Where are Africa’s vaccines? – Africa Vaccine Delivery Alliance

At next week's UN General Assembly in New York, global leaders need to address vaccine inequity before more lives are lost, says Africa's vaccine delivery alliance.


Image : GAVI

On Thursday morning Elisabeth, an unvaccinated 30-year-old mother of three, died overnight in Abuja after struggling to breathe. Doctors believe her death, which left her new-born two-month-old motherless, was Covid-related.

When she was brought to the local hospital she was refused treatment until a $1000 deposit was paid, Dr. Ayoade Olatunbosun Alakija, who is a relation of Elisabeth, told a WHO news conference on Thursday.

Before the funds could be arranged, Elisabeth had died.

“If she had been vaccinated she would have almost certainly been alive today,” said Dr Alakija, who co-chairs the African Union’s Covid-19 Africa Vaccine Delivery Alliance.

“Now is the time to address the underlying causes of inequity and inequality that have been compounded by the pandemic. We need to need to look beyond Covid to ensure the Elisabeths of this world and so many like her like her do not lose their lives because of an inequitable world.”

Wealthy countries are responsible for hoarding vaccines and locking distribution schemes like Covax out of the market, she said, while African leaders stay silent.

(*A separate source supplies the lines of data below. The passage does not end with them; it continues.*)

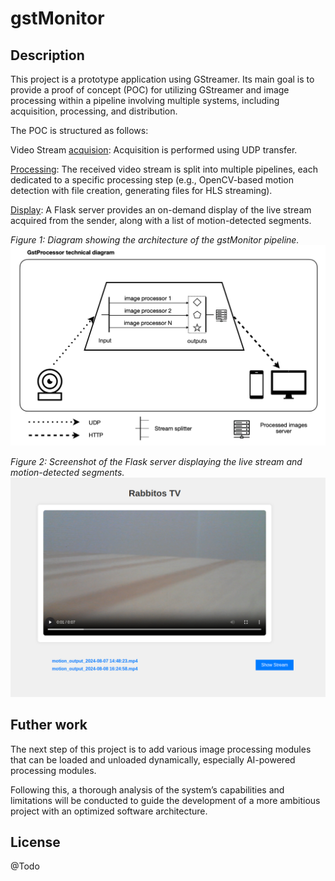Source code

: # gstMonitor

## Description

This project is a prototype application using GStreamer. Its main goal is to provide a proof of concept (POC) for utilizing GStreamer and image processing within a pipeline involving multiple systems, including acquisition, processing, and distribution.

The POC is structured as follows:

Video Stream [acquision](source/sender.cpp): Acquisition is performed using UDP transfer.

[Processing](source/dynamic/dynamic_gst.cpp): The received video stream is split into multiple pipelines, each dedicated to a specific processing step (e.g., OpenCV-based motion detection with file creation, generating files for HLS streaming).

[Display](source/flask/backend.py): A Flask server provides an on-demand display of the live stream acquired from the sender, along with a list of motion-detected segments.

*Figure 1: Diagram showing the architecture of the gstMonitor pipeline.*
![Diagram](doc/gst_diagram.png)

*Figure 2: Screenshot of the Flask server displaying the live stream and motion-detected segments.*
![Server](doc/flask_server.png)

## Futher work

The next step of this project is to add various image processing modules that can be loaded and unloaded dynamically, especially AI-powered processing modules.

Following this, a thorough analysis of the system’s capabilities and limitations will be conducted to guide the development of a more ambitious project with an optimized software architecture.

## License
@Todo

“While we hold the global north accountable we must also hold our leaders accountable for failures of leadership during this critical juncture.

“Apart from the leadership shown by Cyril Ramaphosa and Paul Kagame in bringing a coordinated African response, there has been a very loud silence from the rest of Africa’s political leadership. And even worse some of our leaders have seen this pandemic as a way to enrich themselves and take even more from those in need.”

Asked what the AU’s Vaccine Delivery Alliance are doing to get jabs in arms, she said “the truth of the matter is very little right now, because there are very few vaccines.”

Vaccine equity must be top of the agenda

As global leaders meet in New York for the UN General Assembly next week, African leaders need to ensure that equitable access to vaccines is placed at the top of the agenda, said Dr Alakija.

“In the first sentence of their speech they should ask ‘Where are Africa’s vaccines?’ Once they have asked for vaccines then they should walk out until the world produces the vaccines that are needed to save our lives.”

She also urged manufacturers to be more transparent on their production schedules so African countries can better prepare roll-out strategies and avoid waste.

While rich countries have ramped up vaccine donations to developing countries in the past few months, one way they can help their African counterparts is to swap places in the queue for vaccines from manufacturers, Aurélia Nguyen, the managing director of Covax, told the press briefing.

Grim milestone

Africa passed the grim milestone of 8m Covid cases across the continent this week, with only 3.6% on the continent fully vaccinated. In Europe and the Americas about 55% of the population have now received at least one dose of a vaccine, WHO says.

Covax cut its global deliveries forecast by about 25% to 1.4bn doses this year following India’s export ban and manufacturing problems. The 470m doses now expected by Covax by the end of the year are enough to vaccinate just 17% of all Africans, short of the 40% global target, according to Gavi, the Geneva-based vaccine alliance.

An earlier version of this article stated that Elisabeth was 13 years of age and was employed in Dr Alakija’s household. In fact she was 30 and lived in the household as a member of Dr Alakija’s extended family. We apologise for the error.